* _TASK INPUT_:
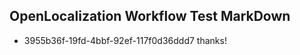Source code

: ## OpenLocalization Workflow Test MarkDown

* 3955b36f-19fd-4bbf-92ef-117f0d36ddd7 
thanks!



<!--HONumber=Jan16_HO4-->
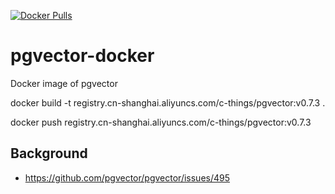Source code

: [![Docker Pulls](https://img.shields.io/docker/pulls/linuxsuren/pgvector)](https://hub.docker.com/r/linuxsuren/pgvector)

# pgvector-docker
Docker image of pgvector

docker build -t registry.cn-shanghai.aliyuncs.com/c-things/pgvector:v0.7.3 .

docker push registry.cn-shanghai.aliyuncs.com/c-things/pgvector:v0.7.3

## Background
* https://github.com/pgvector/pgvector/issues/495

* _WHAT YOU ARE ASKED TO DO_: Every line of the material must be reproduced verbatim; the pictures are to be omitted.

* _ANSWER BOX_:
Source code

: ## OpenLocalization Workflow Test MarkDown

* 3955b36f-19fd-4bbf-92ef-117f0d36ddd7 
thanks!



<!--HONumber=Jan16_HO4-->
Source code

: [![Docker Pulls](https://img.shields.io/docker/pulls/linuxsuren/pgvector)](https://hub.docker.com/r/linuxsuren/pgvector)

# pgvector-docker
Docker image of pgvector

docker build -t registry.cn-shanghai.aliyuncs.com/c-things/pgvector:v0.7.3 .

docker push registry.cn-shanghai.aliyuncs.com/c-things/pgvector:v0.7.3

## Background
* https://github.com/pgvector/pgvector/issues/495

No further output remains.